New estimates out this week reveal that government payments could reach as much as $50 billion for the year, or 36% of farm income. But as farmers deal with spiraling prices and ballooning supplies, new requests are coming in for more aid.
The CARES Act provided $16 billion for farmers, with some of those funds authorized from the Commodity Credit Corporation account. As the CARES Act was passed at the end of March, the initial request from farm groups and Secretary of Agriculture Sonny Perdue to Congress was for a $50 billion replenishment. Instead, Congress authorized $14 billion additional for the CCC but not until after July 1. USDA could use the remaining $6.5 billion left in the CCC along with an additional $9.5 billion provided in the CARES Act. However, as the losses continue to mount, the question remains how much is needed to keep many farmers on life support.
Patrick Westhoff, director of the University of Missouri’s Food and Agriculture Policy Research Institute (FAPRI), said many people anticipate USDA will issue more money to farmers, similar to what it did under the Coronavirus Food Assistance Program (CFAP), once those funds become available July 1. However, Westhoff said that $14 billion has to get USDA through until the end of the fiscal year or even longer if Congress takes longer to approve its annual appropriations bill by Oct. 1, 2020 for the next marketing year. This would include money for additional farm programs and loans.
The CCC’s borrowing authority is currently set at $30 billion per year. “I don’t know 100% confidence level that appropriations bills will get done in a timely manner,” Westhoff said.
The American Farm Bureau Federation is calling on lawmakers to increase the CCC replenishment funding to $68 billion, in addition to several other changes if and when Congress tackles a fourth round of aid which could come after the Fourth of July recess.
“The economic losses across the U.S. agriculture sector are broad‐based, directly impacting farmers and ranchers and their supply chain partners – from input providers to end users,” wrote Farm Bureau President Zippy Duvall. “Producers have witnessed their markets shrink overnight or even disappear, while supply chains have been stretched to the limit in response to the pandemic. The widespread closures at the retail level are impacting consumer demand and purchasing patterns in ways that the industry has never experienced.”
The USDA’s most recent World Agricultural Supply and Demand Estimates suggest the decline in commodity value for 2019, 2020 and 2021 production adds up to almost $60 billion. This does not include all of agriculture’s losses, which would be billions more.
The U.S. Department of Agriculture began issuing payments shortly after it opened enrollment for CFAP on May 26. As of June 8, the Farm Service Agency had processed $1.4 billion in payments to 80,261 producers. (Click here for the full report and breakdown by sector and state.)

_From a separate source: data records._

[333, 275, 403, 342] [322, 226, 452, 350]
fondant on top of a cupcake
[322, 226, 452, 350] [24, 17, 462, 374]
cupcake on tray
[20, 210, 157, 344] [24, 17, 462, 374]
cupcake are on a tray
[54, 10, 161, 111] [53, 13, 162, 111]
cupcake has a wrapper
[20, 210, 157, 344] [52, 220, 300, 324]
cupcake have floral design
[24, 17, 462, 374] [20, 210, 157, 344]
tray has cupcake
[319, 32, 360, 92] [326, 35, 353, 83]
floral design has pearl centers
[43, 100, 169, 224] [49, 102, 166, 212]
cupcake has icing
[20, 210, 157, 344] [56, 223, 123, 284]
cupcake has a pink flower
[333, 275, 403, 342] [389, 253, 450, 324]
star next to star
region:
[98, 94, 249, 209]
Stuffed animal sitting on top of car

Democrat Congressional members have voiced concerns with the CFAP program as implemented. In a letter to Agriculture Secretary Sonny Perdue on June 9, House Agriculture Committee Chairman Collin C. Peterson (D., Minn.), and subcommittee chairs Jim Costa (D., Calif.), Stacey E. Plaskett (D., Virgin Islands) and Filemon Vela (D., Texas) outlined issues with specialty crops including that CFAP does not include commodities under contract, even though several of the most impacted crops are typically grown under contract, including potatoes and malting barley. CFAP also does not recognize the cost premium of organic crops, by differentiating organic prices for certified organic producers. USDA used data not fully representative of the farmgate value of some specialty crops to determine their eligibility for CFAP and CFAP payment rate.

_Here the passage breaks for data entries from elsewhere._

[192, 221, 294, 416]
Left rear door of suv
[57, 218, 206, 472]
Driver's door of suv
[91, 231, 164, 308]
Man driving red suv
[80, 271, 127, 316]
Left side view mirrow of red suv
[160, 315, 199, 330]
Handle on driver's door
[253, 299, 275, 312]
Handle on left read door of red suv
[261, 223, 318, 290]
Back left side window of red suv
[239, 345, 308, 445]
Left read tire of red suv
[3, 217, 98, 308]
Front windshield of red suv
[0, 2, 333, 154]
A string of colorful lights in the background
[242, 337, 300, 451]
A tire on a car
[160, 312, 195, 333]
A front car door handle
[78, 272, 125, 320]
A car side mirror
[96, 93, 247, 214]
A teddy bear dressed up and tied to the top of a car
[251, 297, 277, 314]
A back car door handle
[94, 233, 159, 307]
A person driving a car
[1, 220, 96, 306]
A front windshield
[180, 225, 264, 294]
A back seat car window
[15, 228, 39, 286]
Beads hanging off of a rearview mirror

The letter also shared that USDA chose to cover livestock sales between January 15th and April 15th when COVID-19-related livestock market declines did not begin until February 2020 and some of the lowest market prices persisted well beyond April 15th, effectively arbitrarily picking winners and losers based solely on when livestock was sold without regard to actual market conditions.
The Farm Bureau’s letter also asked for an extension of relief funding for all agricultural losses incurred after April 15.

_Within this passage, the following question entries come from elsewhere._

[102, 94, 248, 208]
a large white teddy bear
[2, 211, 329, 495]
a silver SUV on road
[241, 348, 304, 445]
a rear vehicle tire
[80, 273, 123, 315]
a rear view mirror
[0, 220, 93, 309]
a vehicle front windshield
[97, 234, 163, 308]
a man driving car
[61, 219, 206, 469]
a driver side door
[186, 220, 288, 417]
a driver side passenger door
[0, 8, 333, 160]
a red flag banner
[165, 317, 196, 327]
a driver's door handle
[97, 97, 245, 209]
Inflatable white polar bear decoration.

A separate letter to Perdue signed by 51 members of Congress sent May 29 requested immediate flexibility for cattle producers who sold cattle after April 15, 2020.
"For some cow/calf and stocker producers, the spring sale of calves is the only income from their cattle herd for the year, and now any who sold after April 15 are immediately harmed by USDA's program design. According to USDA Agricultural Marketing Service (AMS) data, 1.55 million feeder and stocker calves have been marketed for the weeks ending from April 17 through May 22," that letter stated. "Millions more calves will continue to be marketed in coming weeks, and those producers will continue to be impacted by both the dramatic price decline in recent months and USDA's failure to adequately design a program that responds to those losses."
The AFBF request also asked for aid for independent and contract poultry producers.
How to pay for the next round of post-COVID recovery support and at what level remains unknown heading into July.
“Those in agriculture know more is needed. But the appetite for another $3 trillion is not there,” said National Cattlemen’s Beef Assn., vice president of government relations Ethan Lane.